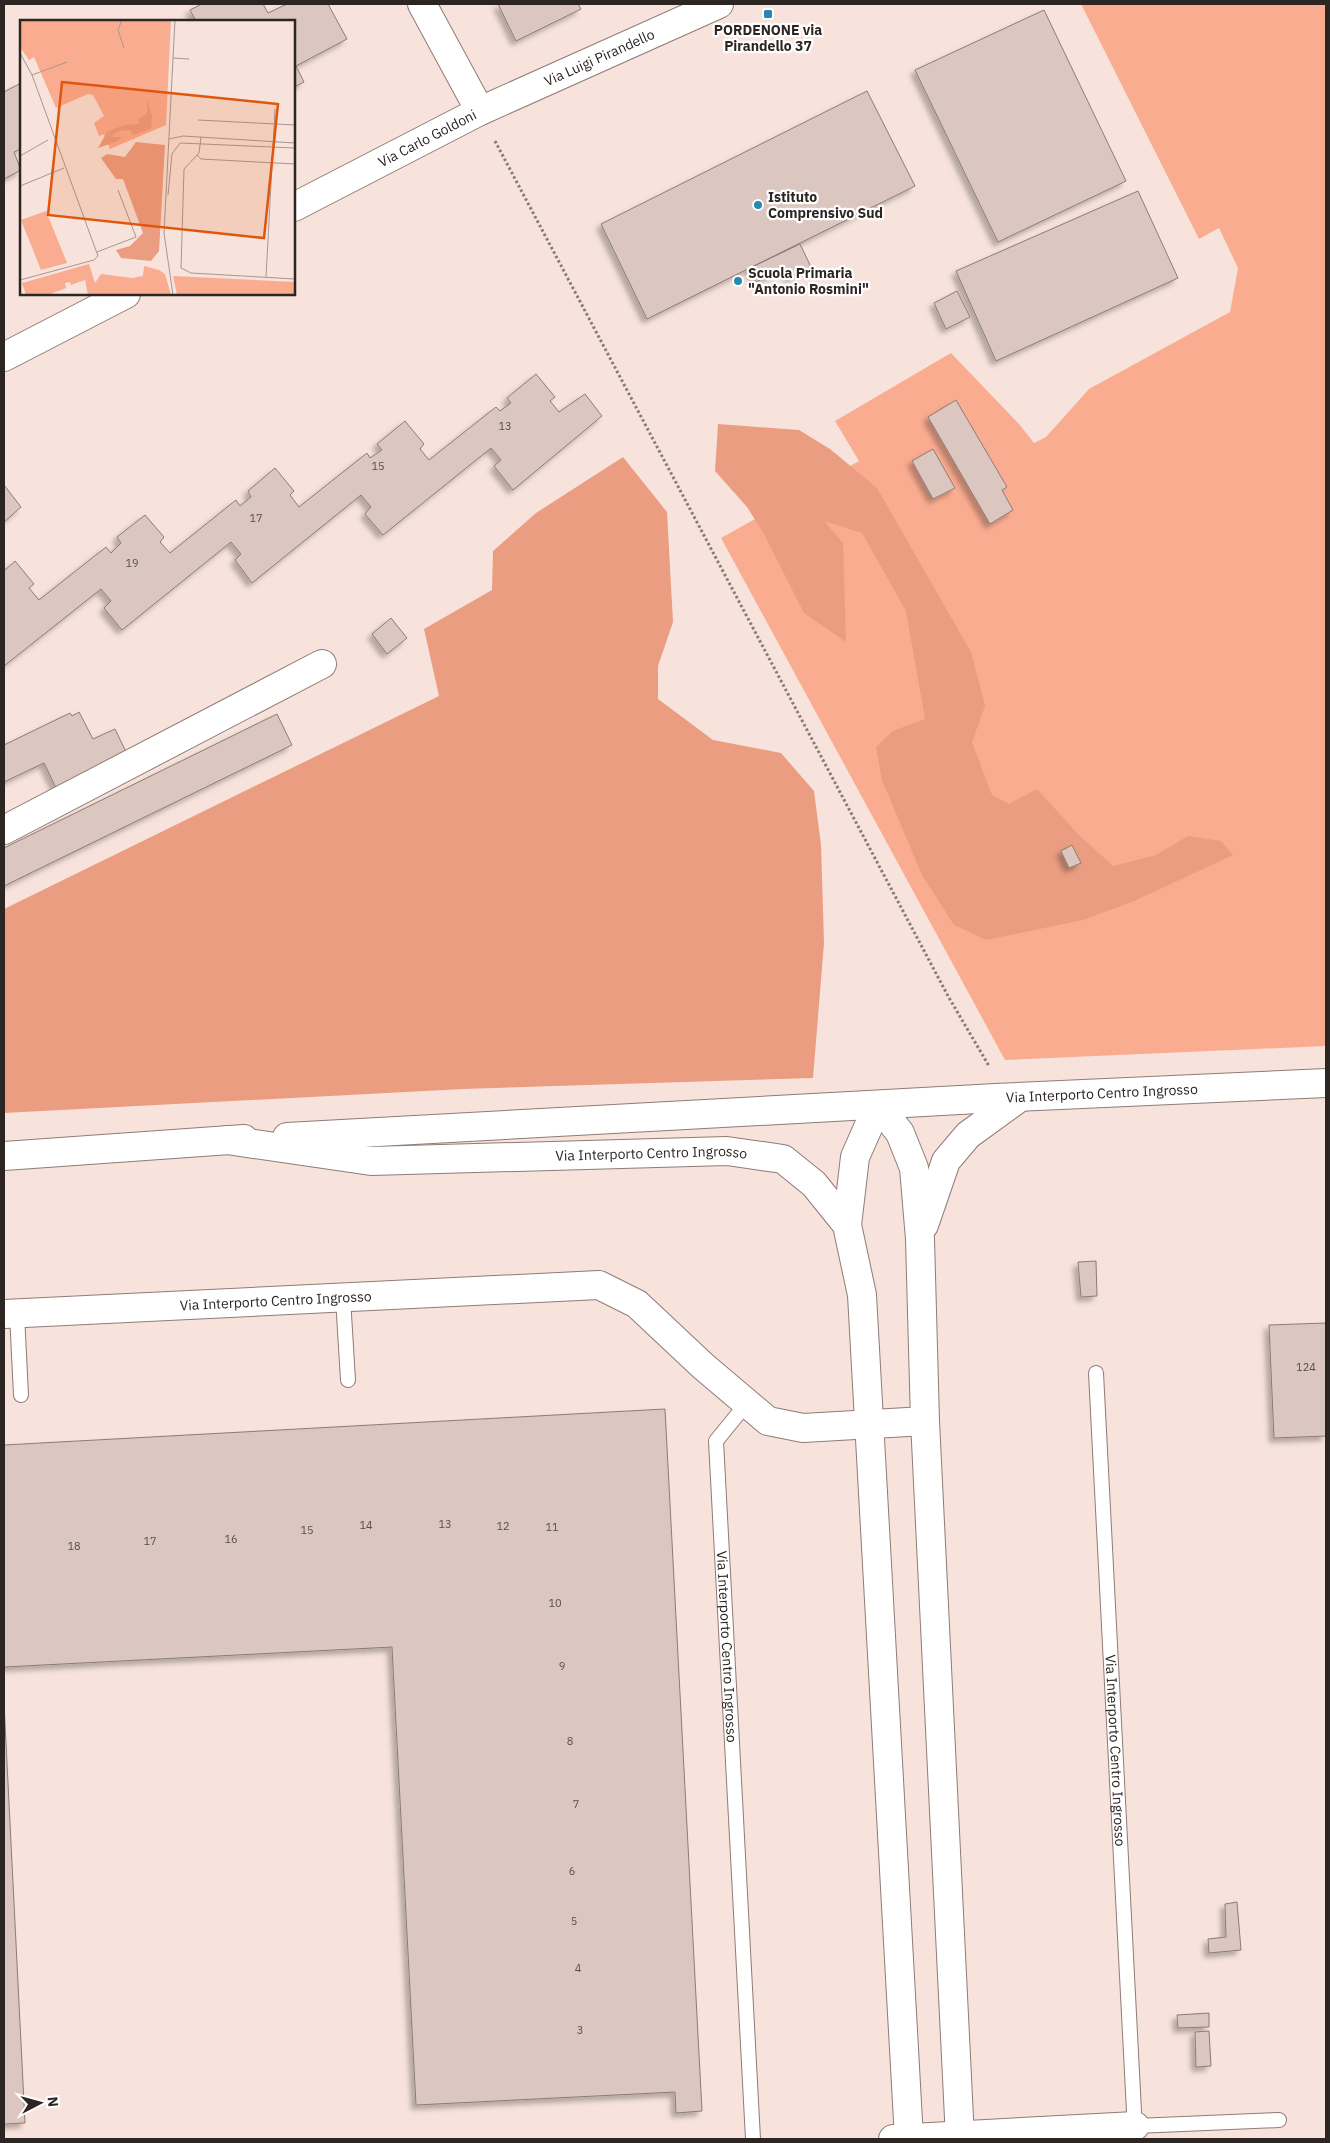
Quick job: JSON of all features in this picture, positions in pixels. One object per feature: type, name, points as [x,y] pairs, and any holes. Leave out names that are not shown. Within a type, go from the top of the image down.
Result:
[{"type":"street","name":"Via Carlo Goldoni","points":[[295,206],[480,112],[422,4]]},
{"type":"street","name":"Via Luigi Pirandello","points":[[480,112],[719,4]]},
{"type":"street","points":[[4,357],[124,295]]},
{"type":"street","points":[[4,830],[322,664]]},
{"type":"street","name":"Via Interporto Centro Ingrosso","points":[[4,1156],[227,1140],[1326,1083]]},
{"type":"street","points":[[920,1239],[946,1160],[968,1135],[1008,1098]]},
{"type":"street","points":[[847,1225],[855,1157],[878,1105],[900,1133],[914,1168],[920,1239],[925,1421],[960,2137]]},
{"type":"street","name":"Via Interporto Centro Ingrosso","points":[[227,1140],[371,1161],[727,1151],[783,1160],[814,1184],[847,1225],[862,1295],[870,1425],[903,2139],[1135,2133]]},
{"type":"street","name":"Via Interporto Centro Ingrosso","points":[[10,1314],[599,1286],[637,1304],[703,1366],[768,1421],[803,1428],[925,1421]]},
{"type":"lane","points":[[343,1298],[348,1380]]},
{"type":"lane","points":[[10,1314],[21,1395]]},
{"type":"lane","name":"Via Interporto Centro Ingrosso","points":[[1096,1373],[1135,2133]]},
{"type":"lane","name":"Via Interporto Centro Ingrosso","points":[[746,1404],[716,1441],[753,2139]]},
{"type":"lane","points":[[1135,2133],[1279,2120]]},
{"type":"path","points":[[480,112],[948,996],[1008,1098]]},
{"type":"shaded area","points":[[1081,4],[1326,4],[1326,1046],[1005,1060],[721,538],[859,461],[835,421],[951,353],[1019,424],[1034,443],[1046,437],[1089,389],[1230,312],[1238,268],[1219,228],[1199,239]]},
{"type":"shaded area","points":[[718,424],[799,430],[830,449],[877,488],[971,652],[985,706],[972,742],[992,795],[1009,804],[1037,789],[1079,835],[1113,866],[1156,855],[1188,836],[1221,841],[1233,855],[1134,901],[1083,920],[986,940],[954,925],[922,875],[882,780],[876,747],[893,731],[925,719],[906,611],[862,533],[824,521],[843,543],[846,642],[804,613],[764,534],[747,507],[715,471]]},
{"type":"shaded area","points":[[623,457],[667,512],[673,622],[658,666],[658,699],[713,740],[781,753],[814,791],[821,845],[824,943],[813,1078],[463,1089],[4,1113],[4,909],[439,696],[424,629],[492,590],[493,551],[536,513]]},
{"type":"building","points":[[202,4],[263,4],[268,13],[287,4],[328,4],[347,39],[296,66],[304,82],[295,86],[295,20],[195,20],[190,10]]},
{"type":"building","points":[[498,4],[578,4],[581,9],[516,41]]},
{"type":"building","points":[[1044,10],[1126,181],[998,242],[915,70]]},
{"type":"building","points":[[20,84],[20,149],[14,152],[20,171],[4,179],[4,92]]},
{"type":"building","name":"Istituto Comprensivo Sud","points":[[867,91],[915,186],[647,319],[601,224]]},
{"type":"building","points":[[1138,191],[1178,278],[996,361],[956,271]]},
{"type":"building","points":[[800,244],[811,267],[790,278],[785,269],[756,282],[750,268]]},
{"type":"building","points":[[957,291],[970,317],[946,329],[934,303]]},
{"type":"building","points":[[536,374],[555,397],[550,401],[559,412],[585,394],[602,416],[513,490],[494,466],[501,460],[491,448],[383,535],[365,514],[371,507],[361,495],[252,583],[235,560],[241,554],[231,542],[122,630],[104,608],[111,601],[101,589],[4,666],[4,571],[15,561],[34,584],[29,588],[39,600],[106,547],[111,553],[121,543],[117,537],[145,515],[164,537],[160,542],[170,553],[236,500],[240,506],[251,497],[248,491],[275,468],[294,491],[290,495],[299,507],[367,453],[370,458],[382,450],[377,444],[405,421],[424,444],[420,449],[429,460],[496,407],[500,411],[511,403],[507,398]]},
{"type":"building","points":[[956,400],[1007,487],[1002,490],[1013,510],[990,524],[928,417]]},
{"type":"building","points":[[933,449],[955,488],[933,499],[912,461]]},
{"type":"building","points":[[4,485],[21,507],[4,522]]},
{"type":"building","points":[[391,618],[407,638],[387,654],[372,634]]},
{"type":"building","points":[[79,712],[93,739],[115,729],[129,758],[59,794],[44,763],[4,782],[4,745],[70,713],[72,716]]},
{"type":"building","points":[[277,714],[292,745],[4,886],[4,848]]},
{"type":"building","points":[[1072,845],[1081,863],[1069,868],[1061,851]]},
{"type":"building","points":[[1096,1261],[1097,1296],[1081,1297],[1078,1262]]},
{"type":"building","points":[[1326,1323],[1326,1436],[1274,1438],[1269,1325]]},
{"type":"building","points":[[665,1409],[702,2111],[676,2113],[675,2092],[416,2105],[392,1647],[4,1667],[4,1445]]},
{"type":"building","points":[[4,1703],[25,2123],[4,2124]]},
{"type":"building","points":[[1237,1902],[1241,1950],[1209,1953],[1208,1939],[1226,1937],[1225,1904]]},
{"type":"building","points":[[1209,2013],[1209,2027],[1178,2028],[1177,2015]]},
{"type":"building","points":[[1209,2031],[1211,2066],[1196,2067],[1195,2032]]},
{"type":"place","name":"PORDENONE via Pirandello 37","points":[[768,14]]},
{"type":"place","name":"Istituto Comprensivo Sud","points":[[758,205]]},
{"type":"place","name":"Scuola Primaria \"Antonio Rosmini\"","points":[[738,281]]}]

Your objective >> Look through the data and gather every line with the string "Centro" in it.

Response >>
{"type":"street","name":"Via Interporto Centro Ingrosso","points":[[4,1156],[227,1140],[1326,1083]]},
{"type":"street","name":"Via Interporto Centro Ingrosso","points":[[227,1140],[371,1161],[727,1151],[783,1160],[814,1184],[847,1225],[862,1295],[870,1425],[903,2139],[1135,2133]]},
{"type":"street","name":"Via Interporto Centro Ingrosso","points":[[10,1314],[599,1286],[637,1304],[703,1366],[768,1421],[803,1428],[925,1421]]},
{"type":"lane","name":"Via Interporto Centro Ingrosso","points":[[1096,1373],[1135,2133]]},
{"type":"lane","name":"Via Interporto Centro Ingrosso","points":[[746,1404],[716,1441],[753,2139]]},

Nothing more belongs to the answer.